#### [BRIEF]
The entries follow. Copy every line in which "front" appears.

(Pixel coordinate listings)
• • • • •

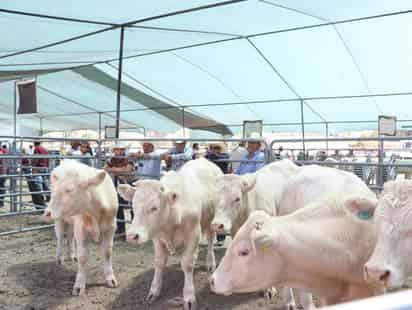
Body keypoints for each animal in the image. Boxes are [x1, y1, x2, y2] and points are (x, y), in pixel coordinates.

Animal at [42, 160, 118, 296]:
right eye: (55, 189)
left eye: (69, 190)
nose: (47, 213)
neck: (94, 212)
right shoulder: (81, 229)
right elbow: (83, 257)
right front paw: (79, 285)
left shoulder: (110, 228)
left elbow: (107, 252)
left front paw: (110, 278)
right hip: (60, 220)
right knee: (60, 238)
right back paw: (59, 258)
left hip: (72, 221)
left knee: (70, 236)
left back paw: (72, 255)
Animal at [117, 157, 222, 310]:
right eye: (133, 205)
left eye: (154, 207)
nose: (132, 236)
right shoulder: (157, 237)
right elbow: (159, 262)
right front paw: (154, 291)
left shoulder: (193, 234)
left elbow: (187, 264)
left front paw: (189, 296)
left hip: (211, 221)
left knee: (210, 241)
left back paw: (210, 262)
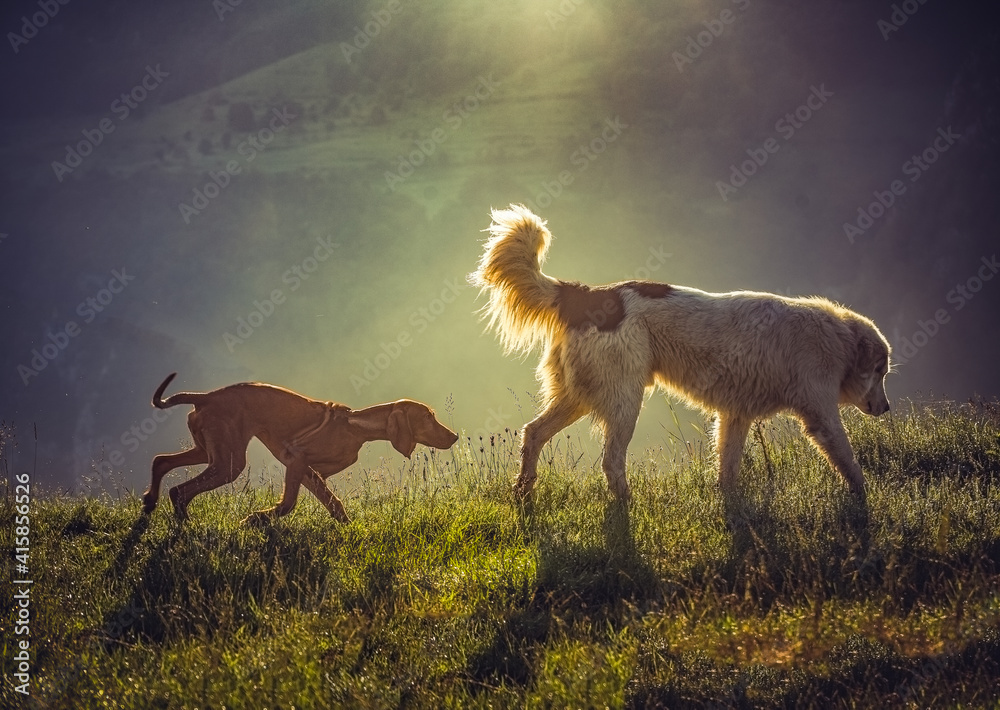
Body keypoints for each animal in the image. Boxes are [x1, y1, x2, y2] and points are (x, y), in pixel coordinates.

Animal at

• • • • •

#### [EXERCISE ANSWER]
right front paw: (79, 285)
left front paw: (110, 278)
right front paw: (154, 291)
left front paw: (189, 296)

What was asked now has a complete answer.